BEGIN SUPPLIED MATERIAL

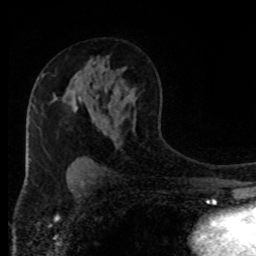
Breast MRI (dynamic contrast-enhanced), one axial slice. Slice 54 of 80 in the series (ordered by position). Cropped to one breast. Dynamic contrast-enhanced series, time point 2 of 8 at this slice position (early post-contrast). 1.5 T. TE 4.2 ms, TR 7 ms. 2 mm slice thickness. 256 × 256 image matrix, field of view 170 × 170 mm. Female patient.
Annotated regions visible in this slice (semi-automatic segmentation, software-assisted and operator-edited):
- enhancing-tissue mask used for the functional tumour volume (all voxels passing the contrast-enhancement thresholds inside the analysis volume; usually the tumour): bounding box <74,106,77,112> (left, top, right, bottom; pixels)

END SUPPLIED MATERIAL

■ PROBLEM STATEMENT
Would you count the lines in the data that contain the word "slice" and state only the number?

■ EXERCISE ANSWER
2